BEGIN Records shown
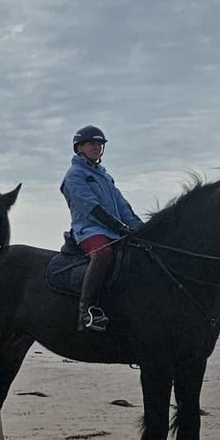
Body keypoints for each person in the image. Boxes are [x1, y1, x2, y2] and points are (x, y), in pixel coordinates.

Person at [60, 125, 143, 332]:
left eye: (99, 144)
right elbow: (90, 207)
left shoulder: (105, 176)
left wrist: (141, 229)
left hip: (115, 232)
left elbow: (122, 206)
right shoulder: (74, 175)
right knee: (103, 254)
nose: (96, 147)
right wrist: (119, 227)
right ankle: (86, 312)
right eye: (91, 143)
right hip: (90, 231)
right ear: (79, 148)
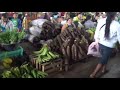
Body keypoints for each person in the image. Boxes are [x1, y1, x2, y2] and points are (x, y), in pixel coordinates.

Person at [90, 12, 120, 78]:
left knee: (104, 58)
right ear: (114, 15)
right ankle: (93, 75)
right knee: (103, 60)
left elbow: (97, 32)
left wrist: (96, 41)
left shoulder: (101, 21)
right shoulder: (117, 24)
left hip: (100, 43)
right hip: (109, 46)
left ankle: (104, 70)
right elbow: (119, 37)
END Records shown
The problem: Every line of the data above that includes "left" should be listed.

Solution to this exercise:
left eye: (99, 144)
left shoulder: (105, 176)
left wrist: (141, 229)
left hip: (115, 232)
left elbow: (122, 206)
left knee: (104, 58)
left elbow: (97, 32)
left wrist: (96, 41)
left shoulder: (101, 21)
left hip: (100, 43)
left ankle: (104, 70)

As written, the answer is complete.